Call it a stupid question but I keep reading, "MAKE SURE YOUR EYESHADOW IS BLENDED." How would I know if I blended it properly? Can someone show me a picture of unblended eyeshadow? I look at all these tutorials and whatnot but I want to see how my eyeshadow shouldn't look. Thanks a bunch!


----------



## gildedangel (Jun 16, 2009)

Proper blending means that you can't see where one color begins and ends inbetween two colors. If there is no color gradient, then it is not blended. A sharp crease line called, "cutting the crease" is an example of unblended eyeshadow. You blend by running your eyeshadow brush inbetween the two colors so that a gradient forms. HTH!


----------



## pikushi (Jun 16, 2009)

unblended eyeshadow is where there may be different colors on your lid, but they're not ..I guess you can say merged together? they're just kinda thrown on. i am positive you've seen unblended eyeshadow.

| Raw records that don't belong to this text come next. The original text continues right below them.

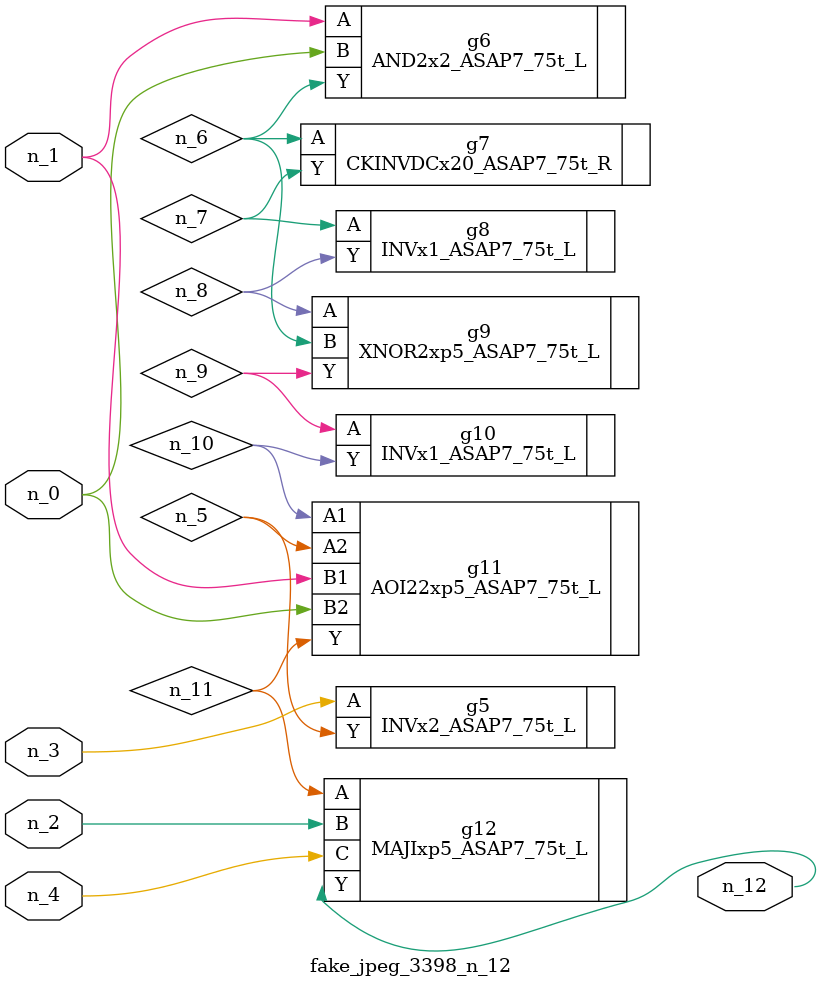
<source format=v>
module fake_jpeg_3398_n_12 (n_3, n_2, n_1, n_0, n_4, n_12);

input n_3;
input n_2;
input n_1;
input n_0;
input n_4;

output n_12;

wire n_11;
wire n_10;
wire n_8;
wire n_9;
wire n_6;
wire n_5;
wire n_7;

INVx2_ASAP7_75t_L g5 ( 
.A(n_3),
.Y(n_5)
);

AND2x2_ASAP7_75t_L g6 ( 
.A(n_1),
.B(n_0),
.Y(n_6)
);

CKINVDCx20_ASAP7_75t_R g7 ( 
.A(n_6),
.Y(n_7)
);

INVx1_ASAP7_75t_L g8 ( 
.A(n_7),
.Y(n_8)
);

XNOR2xp5_ASAP7_75t_L g9 ( 
.A(n_8),
.B(n_6),
.Y(n_9)
);

INVx1_ASAP7_75t_L g10 ( 
.A(n_9),
.Y(n_10)
);

AOI22xp5_ASAP7_75t_L g11 ( 
.A1(n_10),
.A2(n_5),
.B1(n_1),
.B2(n_0),
.Y(n_11)
);

MAJIxp5_ASAP7_75t_L g12 ( 
.A(n_11),
.B(n_2),
.C(n_4),
.Y(n_12)
);


endmodule
</source>
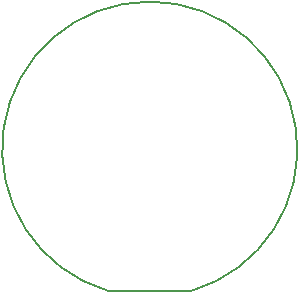
<source format=gm1>
G04 #@! TF.GenerationSoftware,KiCad,Pcbnew,5.0.2-bee76a0~70~ubuntu18.04.1*
G04 #@! TF.CreationDate,2019-06-05T01:10:19+02:00*
G04 #@! TF.ProjectId,mainboard,6d61696e-626f-4617-9264-2e6b69636164,rev?*
G04 #@! TF.SameCoordinates,Original*
G04 #@! TF.FileFunction,Profile,NP*
%FSLAX46Y46*%
G04 Gerber Fmt 4.6, Leading zero omitted, Abs format (unit mm)*
G04 Created by KiCad (PCBNEW 5.0.2-bee76a0~70~ubuntu18.04.1) date Mi 05 Jun 2019 01:10:19 CEST*
%MOMM*%
%LPD*%
G01*
G04 APERTURE LIST*
%ADD10C,0.150000*%
G04 APERTURE END LIST*
D10*
X3500000Y-12000000D02*
X-3500000Y-12000000D01*
X-3495725Y-12001246D02*
G75*
G02X3500000Y-12000000I3495725J12001246D01*
G01*
M02*

</source>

Here is a pic of my blended eyeshadow from a few days ago
http://c1.ac-images.myspacecdn.com/i...f4f64d6374.png

and here's one from like 3 years ago, I did NOT blend ahh
http://c3.ac-images.myspacecdn.com/i...4806cc4a4a.png

idk if that helped 100%, but see how the colors aren't fading into each other and stuff...yeah...


----------



## LaGoddess (Jun 16, 2009)

I think a good way to describe well blended eyeshadow is if it appears as though ur shadow was airbrushed onto ur lids. You should see the shades diffuse into each other gradually with 0 harsh lines or edges.


----------



## bubbleys (Jun 16, 2009)

Ohh alright, thanks guys! So pretty much I'm taking this as...Blending is when it pretty much looks like a gradient?


----------



## User67 (Jun 17, 2009)

Quote:

   Originally Posted by *pikushi* 

 
_unblended eyeshadow is where there may be different colors on your lid, but they're not ..I guess you can say merged together? they're just kinda thrown on. i am positive you've seen unblended eyeshadow. Here is a pic of my blended eyeshadow from a few days ago
http://c1.ac-images.myspacecdn.com/i...f4f64d6374.png

and here's one from like 3 years ago, I did NOT blend ahh
http://c3.ac-images.myspacecdn.com/i...4806cc4a4a.png

idk if that helped 100%, but see how the colors aren't fading into each other and stuff...yeah..._

 
What did you use in the recent pic? It's gorgeous!


----------



## Tahti (Jun 17, 2009)

Think gradients! Properly blended makeup looks so much more professional. I rec the MAC 217 brush for blending your E/S's, and a kabuki brush is great for blending out contour lines for face makeup ^_^


----------



## pikushi (Jun 3, 2011)

Wow, I am late as replying, but I used the 120 palette for the orange colors!


----------